Atkins recommends staying away from:
High fructose corn syrup
Saturated fats are not a problem, but avoid the trans fats from hydrogenated oils
There are 4 stages in the Atkins Diet Plan:
The first phase of the Atkins Diet is designed to put your body into ketosis. Ketosis means that the body will produce ketones from the fat, and is used as fuel instead of carbs. It causes you to lose some weight fast as your body burns carbohydrates from your reserves. This phase is also very strict. You’re only allotted 20 grams of carbohydrates a day, and can come from salad or other vegetables. Meat, eggs, oil and butter are allowed. A certain amount of cheese is allowed as well.
Ongoing Weight Loss:
In this phase of the Atkins Diet plan, a carbohydrate ladder is followed by slowly building up your carbohydrate intake, you still lose, but you’re learning your glycemic intake levels, and curbing your cravings.
There is a full list of allowed food in the Atkins Diet book, but some of the food you’re allowed to have is vegetables from the Induction phase, nuts, berries, some fruit and starchy vegetables.
You enter pre maintenance as you approach your goal. Carbs are increased again, until you are able to eat enough without gaining weight.
A bigger range of food is allowed once you have achieved your weight loss objective. Carbohydrate consumption is increased a bit more as well. You stay at this stage for the rest of your life.

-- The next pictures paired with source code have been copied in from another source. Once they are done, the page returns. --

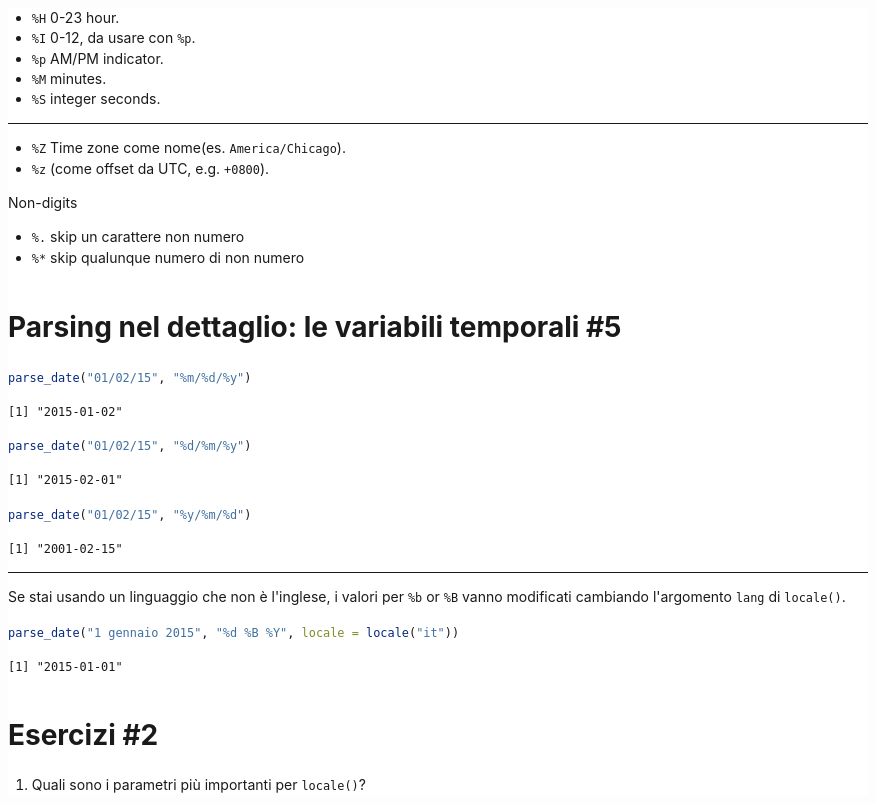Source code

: - `%H` 0-23 hour.
- `%I` 0-12, da usare con `%p`.
- `%p` AM/PM indicator.
- `%M` minutes.
- `%S` integer seconds.

***

- `%Z` Time zone come nome(es. `America/Chicago`).
- `%z` (come offset da UTC, e.g. `+0800`).

Non-digits

- `%.` skip un carattere non numero
- `%*` skip qualunque numero di non numero


Parsing nel dettaglio: le variabili temporali #5
========================================================


```r
parse_date("01/02/15", "%m/%d/%y")
```

```
[1] "2015-01-02"
```

```r
parse_date("01/02/15", "%d/%m/%y")
```

```
[1] "2015-02-01"
```

```r
parse_date("01/02/15", "%y/%m/%d")
```

```
[1] "2001-02-15"
```

***

Se stai usando un linguaggio che non è l'inglese, i valori per `%b` or `%B` vanno modificati cambiando l'argomento `lang` di `locale()`.


```r
parse_date("1 gennaio 2015", "%d %B %Y", locale = locale("it"))
```

```
[1] "2015-01-01"
```

Esercizi #2
========================================================
1.  Quali sono i parametri più importanti per `locale()`?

Should you start to gain weight, you go back to a previous Atkins diet phase until you lose weight.
Advantages of the Atkins Diet Plan:
If you’re a meat lover, this is the diet for you. You get lots of meat, you can have butter. You can also have eggs and cheese.
You’ll keep your sugar level down
You’ll burn fat
You can eat whenever you want
Things to watch out for when starting the Atkins Diet
People say that they can’t do the Atkins Diet because it makes them feel weird, dizzy or just generally funky. I’m not an expert on ketosis, and I can’t speak to it, but I would say that this is a sugar withdrawal. You’re in the process of eliminating a lot of poison from your system – all at once to boot – and your body is reacting to it.

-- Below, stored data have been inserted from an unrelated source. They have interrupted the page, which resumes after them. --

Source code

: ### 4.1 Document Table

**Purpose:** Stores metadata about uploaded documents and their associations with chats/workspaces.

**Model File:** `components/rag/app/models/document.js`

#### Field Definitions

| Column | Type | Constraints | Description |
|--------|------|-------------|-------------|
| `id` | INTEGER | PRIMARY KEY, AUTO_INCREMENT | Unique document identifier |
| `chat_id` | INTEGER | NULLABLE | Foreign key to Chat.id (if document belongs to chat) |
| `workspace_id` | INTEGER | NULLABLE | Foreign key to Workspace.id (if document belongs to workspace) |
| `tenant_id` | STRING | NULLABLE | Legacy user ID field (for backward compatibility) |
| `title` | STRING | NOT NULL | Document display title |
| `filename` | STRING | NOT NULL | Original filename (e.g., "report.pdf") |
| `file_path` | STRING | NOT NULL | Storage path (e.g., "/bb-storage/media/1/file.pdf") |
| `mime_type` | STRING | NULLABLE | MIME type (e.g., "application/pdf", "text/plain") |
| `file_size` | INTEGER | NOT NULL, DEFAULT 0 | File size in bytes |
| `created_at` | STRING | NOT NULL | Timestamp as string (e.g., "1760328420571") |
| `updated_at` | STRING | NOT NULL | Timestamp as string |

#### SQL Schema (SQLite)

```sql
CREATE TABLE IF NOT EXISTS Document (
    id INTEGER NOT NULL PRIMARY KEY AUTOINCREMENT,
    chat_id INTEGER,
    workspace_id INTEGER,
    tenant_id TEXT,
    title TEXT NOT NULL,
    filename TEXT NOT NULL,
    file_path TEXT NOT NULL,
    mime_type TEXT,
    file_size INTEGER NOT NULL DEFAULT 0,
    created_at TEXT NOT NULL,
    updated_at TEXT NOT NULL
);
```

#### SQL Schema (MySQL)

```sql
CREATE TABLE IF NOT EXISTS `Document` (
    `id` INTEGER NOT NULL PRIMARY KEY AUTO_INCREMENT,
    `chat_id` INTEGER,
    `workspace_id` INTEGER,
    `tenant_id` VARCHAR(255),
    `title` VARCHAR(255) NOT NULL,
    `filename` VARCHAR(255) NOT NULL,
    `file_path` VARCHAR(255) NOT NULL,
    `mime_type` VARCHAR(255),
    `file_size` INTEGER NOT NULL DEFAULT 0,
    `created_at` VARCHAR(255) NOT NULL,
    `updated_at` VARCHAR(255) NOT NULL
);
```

Compare it to the alcoholic who has stopped drinking: they go thru DT’s – detox on some level, some have it really bad, and some don’t. (I personally had DT’s for a year after I quit drinking: the first 6 weeks were the toughest.)
You can – and should – expect a reaction with any diet that you go on that eliminates the garbage in your body. The key here is to stick with it. It does go away, maybe in a few days; maybe it will take a couple of weeks. When I started the You Diet, I went thru the same thing, and it was rough (really rough) the first three or four days and then it leveled off, after 2 weeks I felt fine.
Disadvantages of the Atkins Diet Plan:
I’ve had friends say they get really tired, feel sick to their stomachs, and experience headaches in the beginning the Atkins Diet Plan. Carb withdrawal? I don’t know. I personally have never cut my carbohydrate intake drastically, so I can’t judge.
Low carb intake. For me, this simply wouldn’t work: I must have my carbs. I’m happy to switch to healthier carbs, but I won’t eliminate them.